Can you remember your first Christmas tree? Was it real or artificial? My first was really artificial. As kids back in the country of my birth; Trinidad, my sisters and I would explore the nearby pastures to find a broken limb from a tree. We would paint whatever we foraged green, sometimes white, add tinsel for flitter, cotton for snow, some homemade decorations, and “hallah”; we had our Christmas tree. When the celebration was over, the dried-up tree was put out to the pasture from where it came. And so began my Christmas tree tradition, which continues slightly different to this day.
Christmas tree traditions began long before the advent of Christianity. Trees that remained green all year round had a special meaning for people in winter. Just as people today decorate their homes during the festive season with pine, spruce, and fir trees, it was customary to hang evergreen boughs over their doors and windows in ancient times. People believed that evergreens would keep away witches, ghosts, evil spirits, and illnesses.

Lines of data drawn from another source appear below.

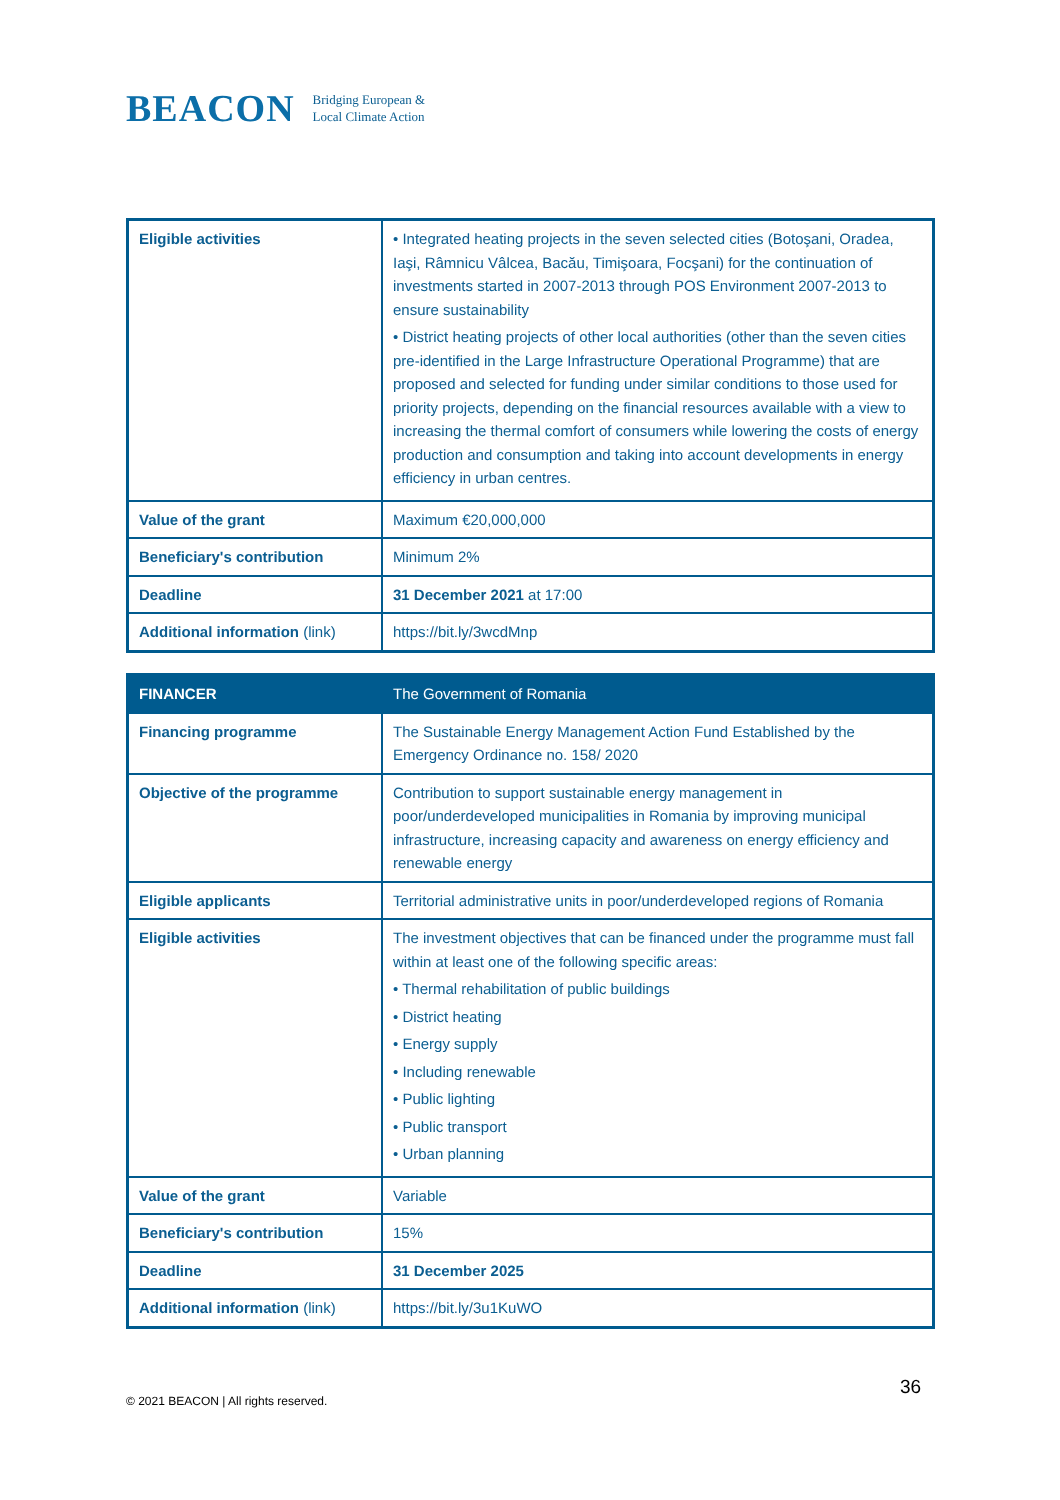BEACON Bridging European &
Local Climate Action
| Eligible activities | • Integrated heating projects in the seven selected cities (Botoşani, Oradea, Iaşi, Râmnicu Vâlcea, Bacău, Timişoara, Focşani) for the continuation of investments started in 2007-2013 through POS Environment 2007-2013 to ensure sustainability • District heating projects of other local authorities (other than the seven cities pre-identified in the Large Infrastructure Operational Programme) that are proposed and selected for funding under similar conditions to those used for priority projects, depending on the financial resources available with a view to increasing the thermal comfort of consumers while lowering the costs of energy production and consumption and taking into account developments in energy efficiency in urban centres. |
| Value of the grant | Maximum €20,000,000 |
| Beneficiary's contribution | Minimum 2% |
| Deadline | 31 December 2021 at 17:00 |
| Additional information (link) | https://bit.ly/3wcdMnp |
| FINANCER | The Government of Romania |
| --- | --- |
| Financing programme | The Sustainable Energy Management Action Fund Established by the Emergency Ordinance no. 158/ 2020 |
| Objective of the programme | Contribution to support sustainable energy management in poor/underdeveloped municipalities in Romania by improving municipal infrastructure, increasing capacity and awareness on energy efficiency and renewable energy |
| Eligible applicants | Territorial administrative units in poor/underdeveloped regions of Romania |
| Eligible activities | The investment objectives that can be financed under the programme must fall within at least one of the following specific areas: • Thermal rehabilitation of public buildings • District heating • Energy supply • Including renewable • Public lighting • Public transport • Urban planning |
| Value of the grant | Variable |
| Beneficiary's contribution | 15% |
| Deadline | 31 December 2025 |
| Additional information (link) | https://bit.ly/3u1KuWO |
© 2021 BEACON | All rights reserved.
36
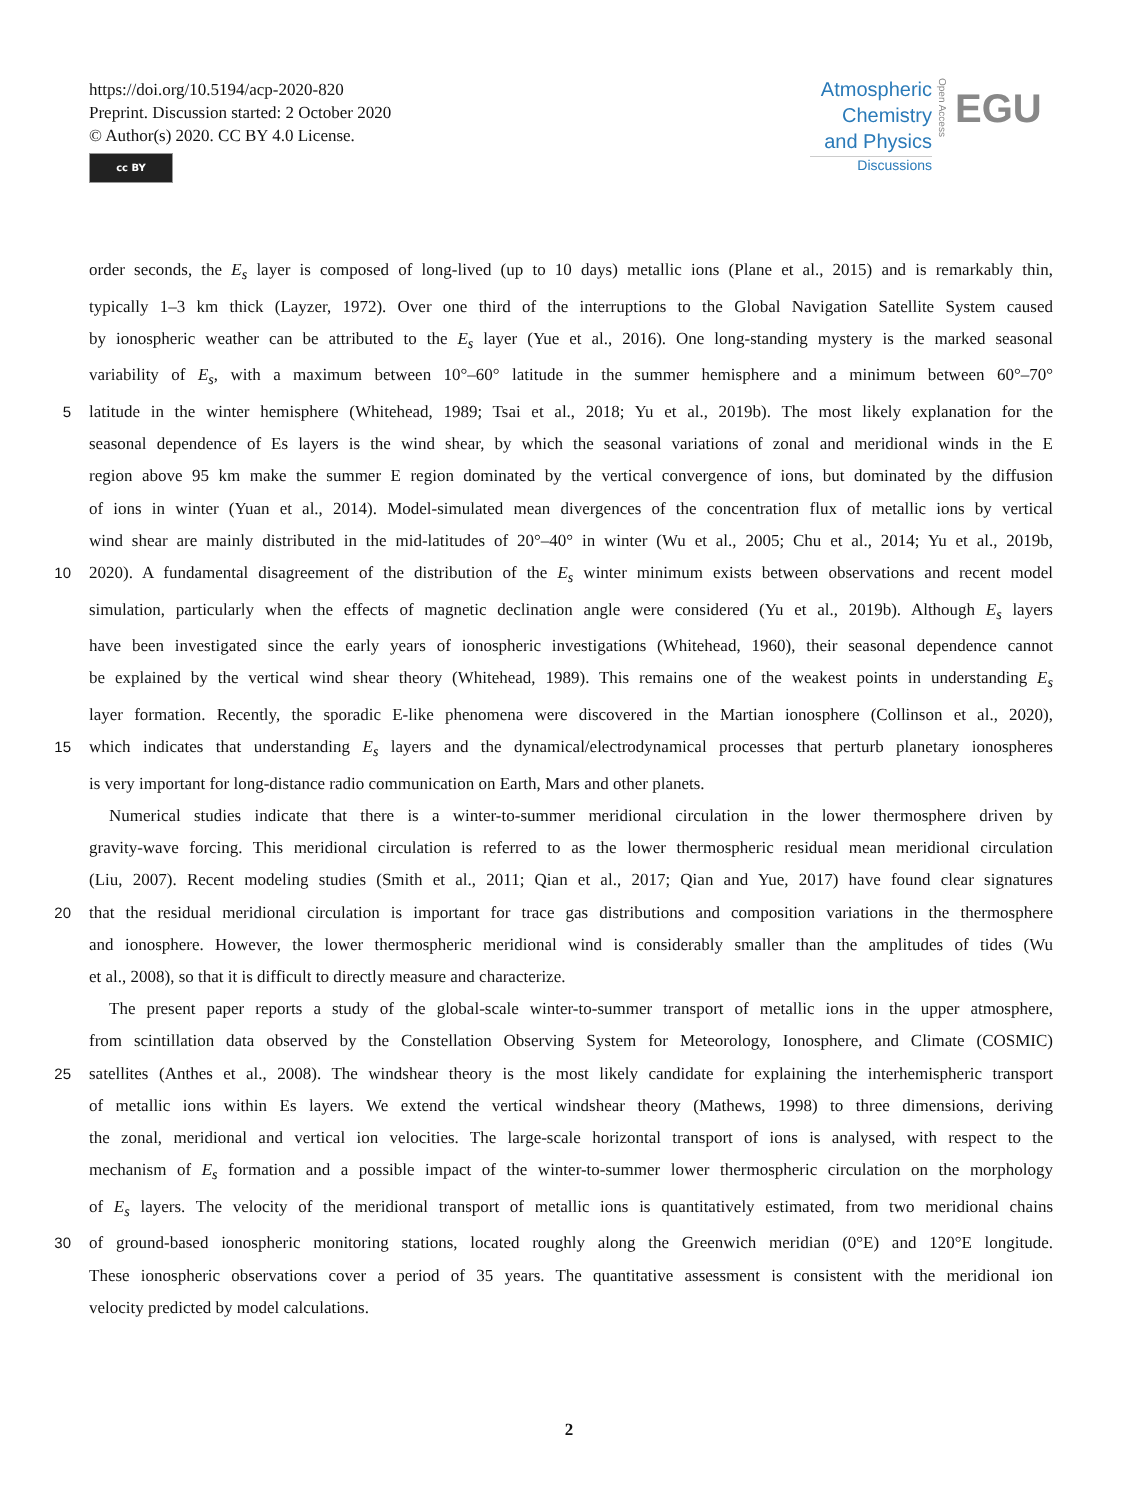https://doi.org/10.5194/acp-2020-820
Preprint. Discussion started: 2 October 2020
© Author(s) 2020. CC BY 4.0 License.
cc BY
Atmospheric
Chemistry
and Physics
Discussions
Open Access
EGU
order seconds, the E<sub>s</sub> layer is composed of long-lived (up to 10 days) metallic ions (Plane et al., 2015) and is remarkably thin,
typically 1–3 km thick (Layzer, 1972). Over one third of the interruptions to the Global Navigation Satellite System caused
by ionospheric weather can be attributed to the E<sub>s</sub> layer (Yue et al., 2016). One long-standing mystery is the marked seasonal
variability of E<sub>s</sub>, with a maximum between 10°–60° latitude in the summer hemisphere and a minimum between 60°–70°
5 latitude in the winter hemisphere (Whitehead, 1989; Tsai et al., 2018; Yu et al., 2019b). The most likely explanation for the
seasonal dependence of Es layers is the wind shear, by which the seasonal variations of zonal and meridional winds in the E
region above 95 km make the summer E region dominated by the vertical convergence of ions, but dominated by the diffusion
of ions in winter (Yuan et al., 2014). Model-simulated mean divergences of the concentration flux of metallic ions by vertical
wind shear are mainly distributed in the mid-latitudes of 20°–40° in winter (Wu et al., 2005; Chu et al., 2014; Yu et al., 2019b,
10 2020). A fundamental disagreement of the distribution of the E<sub>s</sub> winter minimum exists between observations and recent model
simulation, particularly when the effects of magnetic declination angle were considered (Yu et al., 2019b). Although E<sub>s</sub> layers
have been investigated since the early years of ionospheric investigations (Whitehead, 1960), their seasonal dependence cannot
be explained by the vertical wind shear theory (Whitehead, 1989). This remains one of the weakest points in understanding E<sub>s</sub>
layer formation. Recently, the sporadic E-like phenomena were discovered in the Martian ionosphere (Collinson et al., 2020),
15 which indicates that understanding E<sub>s</sub> layers and the dynamical/electrodynamical processes that perturb planetary ionospheres
is very important for long-distance radio communication on Earth, Mars and other planets.
Numerical studies indicate that there is a winter-to-summer meridional circulation in the lower thermosphere driven by
gravity-wave forcing. This meridional circulation is referred to as the lower thermospheric residual mean meridional circulation
(Liu, 2007). Recent modeling studies (Smith et al., 2011; Qian et al., 2017; Qian and Yue, 2017) have found clear signatures
20 that the residual meridional circulation is important for trace gas distributions and composition variations in the thermosphere
and ionosphere. However, the lower thermospheric meridional wind is considerably smaller than the amplitudes of tides (Wu
et al., 2008), so that it is difficult to directly measure and characterize.
The present paper reports a study of the global-scale winter-to-summer transport of metallic ions in the upper atmosphere,
from scintillation data observed by the Constellation Observing System for Meteorology, Ionosphere, and Climate (COSMIC)
25 satellites (Anthes et al., 2008). The windshear theory is the most likely candidate for explaining the interhemispheric transport
of metallic ions within Es layers. We extend the vertical windshear theory (Mathews, 1998) to three dimensions, deriving
the zonal, meridional and vertical ion velocities. The large-scale horizontal transport of ions is analysed, with respect to the
mechanism of E<sub>s</sub> formation and a possible impact of the winter-to-summer lower thermospheric circulation on the morphology
of E<sub>s</sub> layers. The velocity of the meridional transport of metallic ions is quantitatively estimated, from two meridional chains
30 of ground-based ionospheric monitoring stations, located roughly along the Greenwich meridian (0°E) and 120°E longitude.
These ionospheric observations cover a period of 35 years. The quantitative assessment is consistent with the meridional ion
velocity predicted by model calculations.
2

In my early teenage years, one of my neighbors, nicknamed Dad-dad; a recluse, who I thought was as old as dirt and quite scary before I got to know him, taught me how to make my first real fake Christmas tree. He took me to a nearby hardware store, where we bought rope, green die, wire, and a mop-stick. With a hand drill and a vice, we made our branches every evening over a three month period. We made over fifty branches for every wrung of that tree. Dad-dad went from Scrooge to my Santa. We had the best Christmas tree on the block. After that Christmas, our tree was carefully placed in a box. It was displayed the following year and for many more Christmases that followed.
That homemade Christmas tree lasted many years until we got a real artificial tree from the USA, which was metallic. It shone and glittered both night and day. It was the most beautiful and the most expensive Christmas tree in the neighborhood. Lights added more glitter to the tree. However, it harbored a shocking secret. You may recall the tree was metallic, right? While the lights looked beautiful. A caution sign – don’t touch on the tree – had to be hung on it, not for decorations, but a good reason – the tree had a short. For fun, we would dare each other and friends to touch the tree to get a tingle, which we called – the shocking feeling of Christmas.
When I moved to America, I began a new tradition – going to the Christmas tree farm. Have you ever visited a Christmas–tree–farm where Christmas trees are raised like chickens. My first visit with my kids took me back to the pastures of my childhood days. These we not dead or broken trees; they were all very much alive. We selected our tree from the lot, which we loaded onto the roof of our car. It was a joy to see the kids start their Christmas tree tradition, and life come full circle. Today, my Christmas tree tradition is much simpler. Now I hang an ornament on my kids’ trees to celebrate each year and the memories of all my real and artificial little Christmas trees.